> Extracted page text data
════════════════════
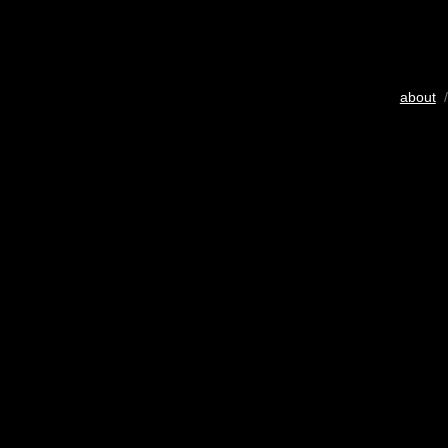
about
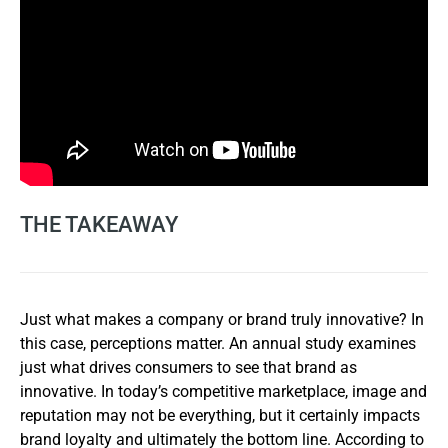
THE TAKEAWAY
Just what makes a company or brand truly innovative? In
this case, perceptions matter. An annual study examines
just what drives consumers to see that brand as
innovative. In today’s competitive marketplace, image and
reputation may not be everything, but it certainly impacts
brand loyalty and ultimately the bottom line. According to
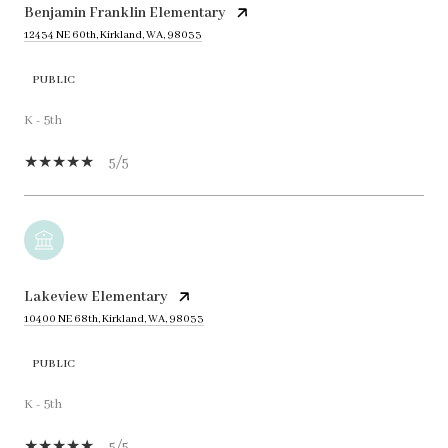
Benjamin Franklin Elementary
12434 NE 60th, Kirkland, WA, 98033
PUBLIC
K - 5th
5/5
Lakeview Elementary
10400 NE 68th, Kirkland, WA, 98033
PUBLIC
K - 5th
5/5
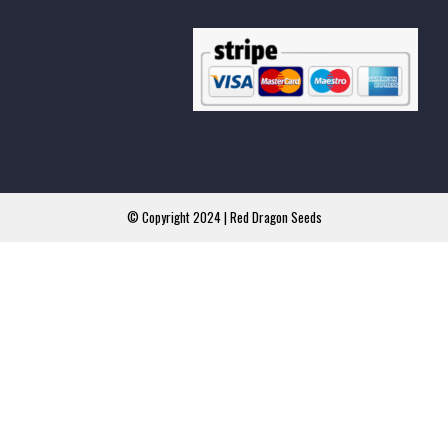
© Copyright 2024 | Red Dragon Seeds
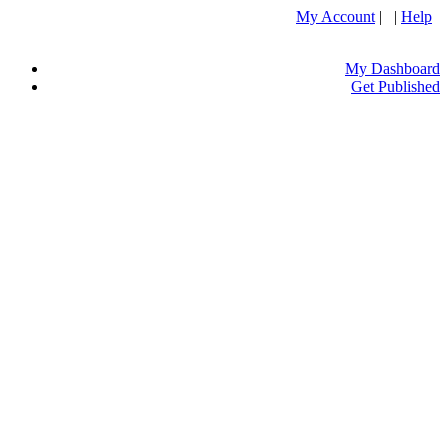
My Account
| |
Help
My Dashboard
Get Published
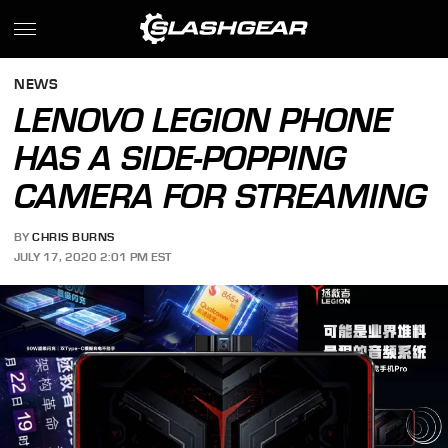
NEWS
LENOVO LEGION PHONE
HAS A SIDE-POPPING
CAMERA FOR STREAMING
BY
CHRIS BURNS
JULY 17, 2020 2:01 PM EST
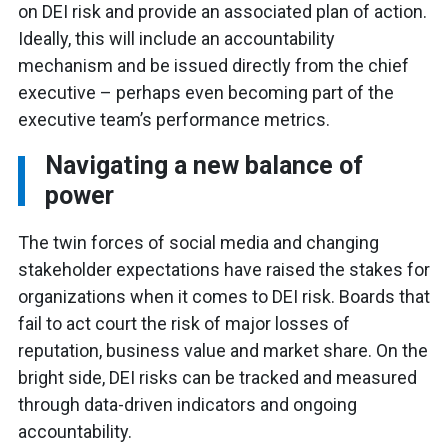
on DEI risk and provide an associated plan of action.
Ideally, this will include an accountability
mechanism and be issued directly from the chief
executive – perhaps even becoming part of the
executive team’s performance metrics.
Navigating a new balance of
power
The twin forces of social media and changing
stakeholder expectations have raised the stakes for
organizations when it comes to DEI risk. Boards that
fail to act court the risk of major losses of
reputation, business value and market share. On the
bright side, DEI risks can be tracked and measured
through data-driven indicators and ongoing
accountability.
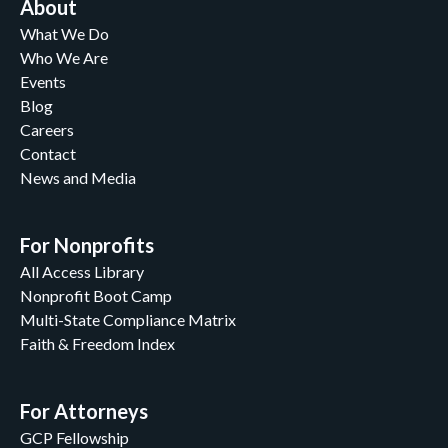
About
What We Do
Who We Are
Events
Blog
Careers
Contact
News and Media
For Nonprofits
All Access Library
Nonprofit Boot Camp
Multi-State Compliance Matrix
Faith & Freedom Index
For Attorneys
GCP Fellowship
════════════════════
> Task requirements
Go through the data above and return each line containing the string "innovative".

> Output of the task
Just what makes a company or brand truly innovative? In
innovative. In today’s competitive marketplace, image and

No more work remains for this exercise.